# when insurance companies be accepting I-10 codes



## 01085585 (Mar 10, 2014)

Do any of you know when each insurance carrier will be excpeting icd-10 codes? For example, BCBS will be in June, I do believe. Thanks!


----------



## mitchellde (Mar 10, 2014)

ICD-10 CM cannot be submitted for payment until visit date OCt 1 and forward.  At that time it is required that all HIPAA entities accept and use the ICD-10 Cm codes, however if the visit date is prior to Oct 1 you will still use ICD-9 CM codes.  BCBS cannot accept ICD-10 CM codes in June for reimbursement.  However they are probably set to go with testing in June..


----------



## 01085585 (Mar 10, 2014)

WOW! I mean accepting sorry


----------



## 01085585 (Mar 10, 2014)

Thank you!

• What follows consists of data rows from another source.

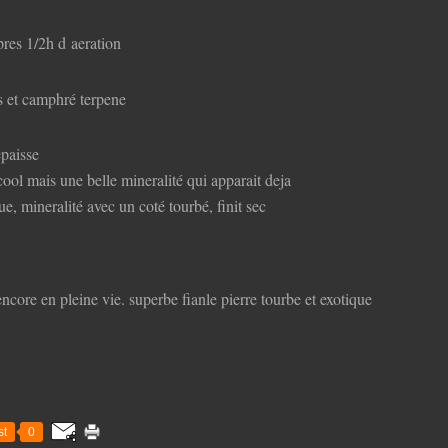
pres 1/2h d aeration
es et camphré terpene
epaisse
cool mais une belle mineralité qui apparait deja
ue, mineralité avec un coté tourbé, finit sec
encore en pleine vie. superbe fianle pierre tourbe et exotique
t
0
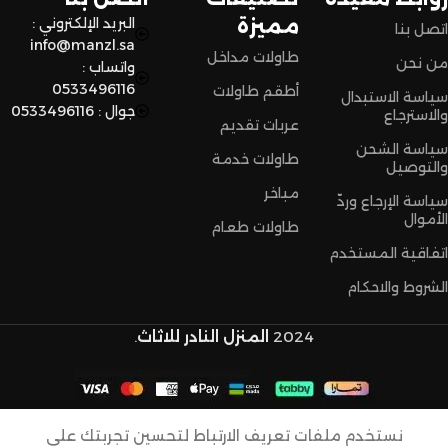
مميزة
البريد الإلكتروني :
اتصل بنا
info@manzl.sa
طاولات مداخل
من نحن
واتساب :
0533496116
أطقم طاولات
سياسة الاستبدال
جوال : 0533496116
والاسترجاع
عربات تقديم
سياسة الشحن
طاولات خدمة
والتوصيل
مباخر
سياسة الإرجاع وردّ
الأموال
طاولات طعام
اتفاقية المستخدم
الشروط والاحكام
2024
المنزل النادر للاثاث
.
طقم
طاولة
نستخدم ملفات تعريف الارتباط لتحسين تجربتك على
ضيافة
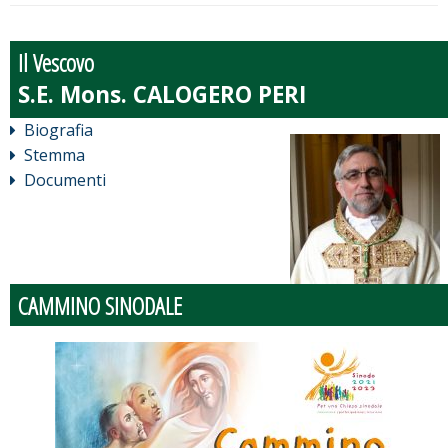
Il Vescovo
Biografia
Stemma
Documenti
CAMMINO SINODALE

That is what I meant for testing  how will we know which carriers are going to be ready at which date (for testing only)?


----------



## mitchellde (Mar 10, 2014)

Not a problem but it will be for testing purposes and you will see notices like this from other carriers as well.  It is wise to test this prior to OCt 1 and the payers are aware of this.


----------



## mitchellde (Mar 10, 2014)

01085585 said:


> Thank you! That is what I meant for testing  how will we know which carriers are going to be ready at which date (for testing only)?



Some will post notices, some will only notify the clearing house.  It is best to check with each one you work with.


----------